Growing California Agritourism Communities

Project Overview

Project Type: Professional Development Program
Funds awarded in 2017: $73,010.00
Projected End Date: 09/30/2019
Grant Recipient: University of California
Region: Western
State: California
Principal Investigator:

Information Products


Not commodity specific


  • Education and Training: decision support system, demonstration, display, extension, farmer to farmer, mentoring, networking, technical assistance, workshop
  • Farm Business Management: agritourism, budgets/cost and returns, business planning, farmers' markets/farm stands, financial management, labor/employment, marketing management, new enterprise development, risk management, value added, whole farm planning
  • Sustainable Communities: analysis of personal/family life, community development, community planning, employment opportunities, infrastructure analysis, leadership development, new business opportunities, partnerships, public participation, public policy, quality of life, social capital, social networks, urban/rural integration


    California small-scale agricultural producers, due to lack of economies of scale, need to add value to their production activities to maintain the economic viability of their farms and ranches. As public interest in local food and sustainable farming practices increases, a growing number of producers are considering diversifying with agritourism operations. Agritourism operations are most successful as part
    of a supportive community that includes tourism professionals, county regulators, agricultural educators and other agritourism operators. This project will provide training, resources and peer support to committed agricultural educators (including NRCS and RCD), government staff, agritourism association leaders and tourism professionals as they train producers in agritourism and develop supportive agritourism communities. Fifty participants, including 24 selected agricultural educators (12 in each region) who commit to offering workshops or other agritourism education for producers, will be invited to participate in the intensive two-day workshops, and will be provided curricula and follow-up support as they share the knowledge, skills and tools with their clients and communities. The workshops and
    farm tours will feature intimate discussions with experienced agritourism operators and agritourism trainers. Tools and resources created through this project will include activity-specific agritourism planning guides, California-oriented issue presentations for educators adapted from the Training Modules of the Extension Training for Agritourism Development project published online by Rutgers University Extension, and a directory of California agritourism support resources and organizations. The project will result in increased agritourism training opportunities and resources for California producers and an increase in the number of agritourism supportive communities.

    Project objectives:

    Goals and Objectives:
    The long-term goal of this project is the development of twenty clusters of profitable California agritourism operations that sustain producers and educate visitors about sustainable agriculture, are supported by the local agricultural and tourism communities, and contribute to the economic development of their communities.  Specific short-term project objectives are:

    1. Increased confidence among 50 project participants in their ability to train and support producers in developing and promoting profitable agritourism operations by the end of the workshops.

**Provided records:**

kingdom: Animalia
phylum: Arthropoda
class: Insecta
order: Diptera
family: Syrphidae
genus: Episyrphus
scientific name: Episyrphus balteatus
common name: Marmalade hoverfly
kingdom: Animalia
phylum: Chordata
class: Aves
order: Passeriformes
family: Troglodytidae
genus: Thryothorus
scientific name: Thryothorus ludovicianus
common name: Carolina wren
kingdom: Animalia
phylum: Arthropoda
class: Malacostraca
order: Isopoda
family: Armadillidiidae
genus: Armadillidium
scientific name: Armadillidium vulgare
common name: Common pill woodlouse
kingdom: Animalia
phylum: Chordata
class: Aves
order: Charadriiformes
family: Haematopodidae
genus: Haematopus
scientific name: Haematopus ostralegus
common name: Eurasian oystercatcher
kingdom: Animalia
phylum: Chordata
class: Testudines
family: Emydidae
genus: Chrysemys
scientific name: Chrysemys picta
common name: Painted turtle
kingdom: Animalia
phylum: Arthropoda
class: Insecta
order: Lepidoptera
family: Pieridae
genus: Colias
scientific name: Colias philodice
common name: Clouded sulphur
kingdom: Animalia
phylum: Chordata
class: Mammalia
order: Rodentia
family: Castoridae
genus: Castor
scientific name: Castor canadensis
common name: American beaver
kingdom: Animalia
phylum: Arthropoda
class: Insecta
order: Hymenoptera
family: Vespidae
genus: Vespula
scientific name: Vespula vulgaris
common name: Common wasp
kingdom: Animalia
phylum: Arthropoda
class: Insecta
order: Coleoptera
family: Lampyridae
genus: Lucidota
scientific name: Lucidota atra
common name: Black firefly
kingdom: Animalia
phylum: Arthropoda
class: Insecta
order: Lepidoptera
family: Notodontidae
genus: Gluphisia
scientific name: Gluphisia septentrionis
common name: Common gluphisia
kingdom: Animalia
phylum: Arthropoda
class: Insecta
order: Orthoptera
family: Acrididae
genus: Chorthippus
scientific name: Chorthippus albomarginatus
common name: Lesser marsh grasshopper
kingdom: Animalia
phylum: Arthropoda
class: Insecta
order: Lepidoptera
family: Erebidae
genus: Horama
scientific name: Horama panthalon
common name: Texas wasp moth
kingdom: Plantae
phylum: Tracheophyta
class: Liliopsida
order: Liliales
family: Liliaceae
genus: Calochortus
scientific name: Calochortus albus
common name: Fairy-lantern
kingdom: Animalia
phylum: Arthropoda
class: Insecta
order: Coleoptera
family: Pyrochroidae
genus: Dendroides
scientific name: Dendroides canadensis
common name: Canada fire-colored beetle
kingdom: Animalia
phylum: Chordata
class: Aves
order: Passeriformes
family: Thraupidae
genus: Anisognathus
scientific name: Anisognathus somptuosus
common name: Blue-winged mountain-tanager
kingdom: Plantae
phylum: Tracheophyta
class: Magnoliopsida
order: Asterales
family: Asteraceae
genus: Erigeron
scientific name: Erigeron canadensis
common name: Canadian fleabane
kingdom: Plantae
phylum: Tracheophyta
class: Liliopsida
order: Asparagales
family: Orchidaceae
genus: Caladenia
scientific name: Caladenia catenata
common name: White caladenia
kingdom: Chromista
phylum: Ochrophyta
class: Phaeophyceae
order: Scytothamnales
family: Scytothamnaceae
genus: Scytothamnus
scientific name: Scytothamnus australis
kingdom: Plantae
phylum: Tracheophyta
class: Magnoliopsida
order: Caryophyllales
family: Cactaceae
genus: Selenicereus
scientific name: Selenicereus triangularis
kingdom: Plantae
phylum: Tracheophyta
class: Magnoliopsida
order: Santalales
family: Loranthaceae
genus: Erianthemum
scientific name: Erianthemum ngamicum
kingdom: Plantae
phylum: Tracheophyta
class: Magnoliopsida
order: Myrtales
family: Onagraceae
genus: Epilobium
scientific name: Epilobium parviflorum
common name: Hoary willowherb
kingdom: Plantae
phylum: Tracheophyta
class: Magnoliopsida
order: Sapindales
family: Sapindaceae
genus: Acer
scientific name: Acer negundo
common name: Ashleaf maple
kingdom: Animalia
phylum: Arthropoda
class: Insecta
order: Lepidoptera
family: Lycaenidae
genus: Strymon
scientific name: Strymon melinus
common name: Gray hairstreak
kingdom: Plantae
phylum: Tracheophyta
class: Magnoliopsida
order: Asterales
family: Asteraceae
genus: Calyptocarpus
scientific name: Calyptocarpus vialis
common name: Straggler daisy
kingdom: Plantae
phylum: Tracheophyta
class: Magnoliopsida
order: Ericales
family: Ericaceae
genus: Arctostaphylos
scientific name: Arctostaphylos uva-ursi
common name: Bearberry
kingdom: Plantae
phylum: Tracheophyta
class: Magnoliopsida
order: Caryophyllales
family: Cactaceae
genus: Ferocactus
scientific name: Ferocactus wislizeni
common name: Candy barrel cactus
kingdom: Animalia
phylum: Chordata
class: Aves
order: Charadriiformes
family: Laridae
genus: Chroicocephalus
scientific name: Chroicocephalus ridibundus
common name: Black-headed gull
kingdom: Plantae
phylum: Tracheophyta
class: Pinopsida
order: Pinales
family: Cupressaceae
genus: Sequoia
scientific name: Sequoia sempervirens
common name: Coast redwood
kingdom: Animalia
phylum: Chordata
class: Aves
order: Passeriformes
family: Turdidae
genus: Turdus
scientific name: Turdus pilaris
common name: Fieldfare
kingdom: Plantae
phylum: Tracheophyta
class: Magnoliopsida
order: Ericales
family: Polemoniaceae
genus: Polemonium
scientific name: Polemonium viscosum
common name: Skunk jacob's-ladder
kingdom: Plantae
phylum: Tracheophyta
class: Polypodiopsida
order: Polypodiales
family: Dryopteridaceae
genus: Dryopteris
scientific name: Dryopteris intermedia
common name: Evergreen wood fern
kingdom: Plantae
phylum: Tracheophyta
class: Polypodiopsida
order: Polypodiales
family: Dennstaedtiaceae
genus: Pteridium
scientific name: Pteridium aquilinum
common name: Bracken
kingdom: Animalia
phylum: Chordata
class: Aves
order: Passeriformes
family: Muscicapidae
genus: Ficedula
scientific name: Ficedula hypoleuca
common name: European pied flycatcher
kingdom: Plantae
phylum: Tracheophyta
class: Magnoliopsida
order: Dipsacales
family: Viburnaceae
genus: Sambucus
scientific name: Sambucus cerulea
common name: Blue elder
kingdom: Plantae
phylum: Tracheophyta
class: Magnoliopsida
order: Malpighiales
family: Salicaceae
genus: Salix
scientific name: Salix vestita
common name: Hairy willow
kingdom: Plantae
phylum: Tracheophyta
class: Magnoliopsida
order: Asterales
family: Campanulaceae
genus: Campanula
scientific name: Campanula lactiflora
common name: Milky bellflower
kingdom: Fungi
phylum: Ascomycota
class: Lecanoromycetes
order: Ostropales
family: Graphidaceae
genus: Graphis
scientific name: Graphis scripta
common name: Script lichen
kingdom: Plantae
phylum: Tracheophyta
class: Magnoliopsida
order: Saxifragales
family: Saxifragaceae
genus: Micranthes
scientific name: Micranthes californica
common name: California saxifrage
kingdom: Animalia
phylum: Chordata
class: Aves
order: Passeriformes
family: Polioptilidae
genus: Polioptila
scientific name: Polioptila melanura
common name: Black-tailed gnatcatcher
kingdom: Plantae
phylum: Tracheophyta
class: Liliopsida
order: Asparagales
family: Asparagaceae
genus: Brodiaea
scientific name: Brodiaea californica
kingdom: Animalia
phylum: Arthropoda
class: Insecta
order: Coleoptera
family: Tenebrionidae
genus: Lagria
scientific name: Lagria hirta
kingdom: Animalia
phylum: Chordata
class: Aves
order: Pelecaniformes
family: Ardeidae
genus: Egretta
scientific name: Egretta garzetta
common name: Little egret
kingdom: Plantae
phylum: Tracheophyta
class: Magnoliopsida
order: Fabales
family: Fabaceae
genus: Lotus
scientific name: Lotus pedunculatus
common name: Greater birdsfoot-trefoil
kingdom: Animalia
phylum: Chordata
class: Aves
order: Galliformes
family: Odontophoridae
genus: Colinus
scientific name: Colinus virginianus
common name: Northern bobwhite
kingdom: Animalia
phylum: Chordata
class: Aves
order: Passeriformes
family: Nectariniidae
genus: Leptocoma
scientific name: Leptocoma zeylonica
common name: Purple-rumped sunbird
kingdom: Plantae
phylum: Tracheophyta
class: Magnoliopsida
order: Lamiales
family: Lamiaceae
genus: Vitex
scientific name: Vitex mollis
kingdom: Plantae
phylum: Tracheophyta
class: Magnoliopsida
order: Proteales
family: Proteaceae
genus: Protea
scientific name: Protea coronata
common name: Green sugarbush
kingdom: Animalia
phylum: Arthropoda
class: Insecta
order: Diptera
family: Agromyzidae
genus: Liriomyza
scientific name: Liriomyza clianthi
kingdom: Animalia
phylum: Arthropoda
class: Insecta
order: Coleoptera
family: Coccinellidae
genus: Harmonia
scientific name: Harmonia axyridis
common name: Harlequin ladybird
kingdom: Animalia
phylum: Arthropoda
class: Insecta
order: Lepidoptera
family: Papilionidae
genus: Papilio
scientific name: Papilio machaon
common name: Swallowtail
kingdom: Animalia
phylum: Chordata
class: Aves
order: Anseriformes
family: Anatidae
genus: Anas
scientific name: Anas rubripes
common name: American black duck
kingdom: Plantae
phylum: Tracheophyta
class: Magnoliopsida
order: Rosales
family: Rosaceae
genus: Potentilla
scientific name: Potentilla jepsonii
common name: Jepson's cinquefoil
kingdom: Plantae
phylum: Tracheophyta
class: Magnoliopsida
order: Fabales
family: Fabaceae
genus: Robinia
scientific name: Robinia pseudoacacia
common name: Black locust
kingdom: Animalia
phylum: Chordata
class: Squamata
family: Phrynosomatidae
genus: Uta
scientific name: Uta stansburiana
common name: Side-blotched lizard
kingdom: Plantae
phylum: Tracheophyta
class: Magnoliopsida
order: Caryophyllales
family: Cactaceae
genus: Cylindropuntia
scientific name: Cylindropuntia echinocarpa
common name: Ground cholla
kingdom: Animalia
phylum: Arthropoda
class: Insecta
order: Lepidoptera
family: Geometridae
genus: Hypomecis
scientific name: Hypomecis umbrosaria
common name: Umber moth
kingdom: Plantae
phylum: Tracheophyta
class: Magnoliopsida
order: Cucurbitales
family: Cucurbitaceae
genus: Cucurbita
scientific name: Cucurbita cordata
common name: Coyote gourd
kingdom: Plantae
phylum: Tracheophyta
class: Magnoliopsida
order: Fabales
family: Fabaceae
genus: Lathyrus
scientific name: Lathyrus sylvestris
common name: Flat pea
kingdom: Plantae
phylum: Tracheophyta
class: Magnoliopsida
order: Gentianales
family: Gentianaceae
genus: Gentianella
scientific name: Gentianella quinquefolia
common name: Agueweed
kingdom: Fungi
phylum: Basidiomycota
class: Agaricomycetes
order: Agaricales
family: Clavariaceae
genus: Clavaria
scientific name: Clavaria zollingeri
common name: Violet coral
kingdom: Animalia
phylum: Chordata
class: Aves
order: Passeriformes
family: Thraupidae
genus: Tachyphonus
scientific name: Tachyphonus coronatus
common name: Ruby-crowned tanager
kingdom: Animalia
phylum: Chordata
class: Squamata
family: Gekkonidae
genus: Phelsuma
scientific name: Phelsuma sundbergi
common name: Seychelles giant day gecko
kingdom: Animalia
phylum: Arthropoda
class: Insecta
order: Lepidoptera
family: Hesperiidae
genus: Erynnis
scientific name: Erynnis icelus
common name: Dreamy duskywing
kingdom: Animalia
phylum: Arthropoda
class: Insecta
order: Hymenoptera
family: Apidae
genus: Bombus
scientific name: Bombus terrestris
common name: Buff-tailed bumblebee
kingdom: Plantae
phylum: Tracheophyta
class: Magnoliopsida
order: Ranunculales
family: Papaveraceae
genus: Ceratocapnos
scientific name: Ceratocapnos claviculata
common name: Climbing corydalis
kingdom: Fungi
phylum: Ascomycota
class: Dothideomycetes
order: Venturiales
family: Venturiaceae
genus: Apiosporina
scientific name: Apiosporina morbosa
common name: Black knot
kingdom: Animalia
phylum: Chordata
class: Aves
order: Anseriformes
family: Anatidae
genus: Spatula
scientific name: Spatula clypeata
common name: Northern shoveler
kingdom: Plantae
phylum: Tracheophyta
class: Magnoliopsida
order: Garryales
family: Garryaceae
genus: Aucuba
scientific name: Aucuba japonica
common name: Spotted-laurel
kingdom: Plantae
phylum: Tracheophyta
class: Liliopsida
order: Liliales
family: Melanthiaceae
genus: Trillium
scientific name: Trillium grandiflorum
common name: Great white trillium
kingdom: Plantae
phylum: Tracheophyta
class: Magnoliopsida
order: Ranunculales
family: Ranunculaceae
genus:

**Directions:**
A – Answer these questions from the agritourism project overview:
(i) How much money was awarded in 2017?
(ii) How many agricultural educators will be selected, and how many in each region?
(iii) How many clusters of agritourism operations does the long-term goal aim to develop?
B – Continue the agritourism project overview from where it stops, in the same style.
The listing is separate material with no connection to the agritourism project overview.

**Written answers:**
A –
(i) $73,010.00
(ii) 24 agricultural educators, 12 in each region
(iii) Twenty

B –
    2. At least ten project participants will begin organizing agritourism planning workshops for producers in their communities by the end of the project.
    3. At least 30 project participants will participate in organizing agritourism development, support or promotional activities in their communities by the end of the project timeline.
    4. At least 50 agricultural educators will increase their understanding of the opportunities and challenges of agritourism by downloading California agritourism issues presentations by the end of the project.
    5. At least 100 agricultural producers will download agritourism activity-specific planning guides and budget templates by the end of the project.

    Medium-term objectives (one year after the end of the project) are:

    1. 200 California agricultural producers will participate in agritourism planning workshops organized by project participants
    2. At least twenty project participants will report being involved in ongoing agritourism development, support or promotional activities in their communities.
    3. At least ten additional California agricultural educators or support professionals will begin organizing agritourism planning workshops for producers, using project-produced materials.
    4. At least 500 agricultural producers will download agritourism activity-specific planning guides and budget templates.

    Long-term objectives (two to four years after the end of the project) are:

    1. 12 California counties, within the past four years, will have revised zoning ordinances to ease entry by agricultural producers into the agritourism industry.
    2. 300 California farmers or ranchers will have started agritourism operations within the past four years
    3. 30 California visitors bureaus will have increased promotion of regional agritourism operations and report increased public interest in agritourism activities.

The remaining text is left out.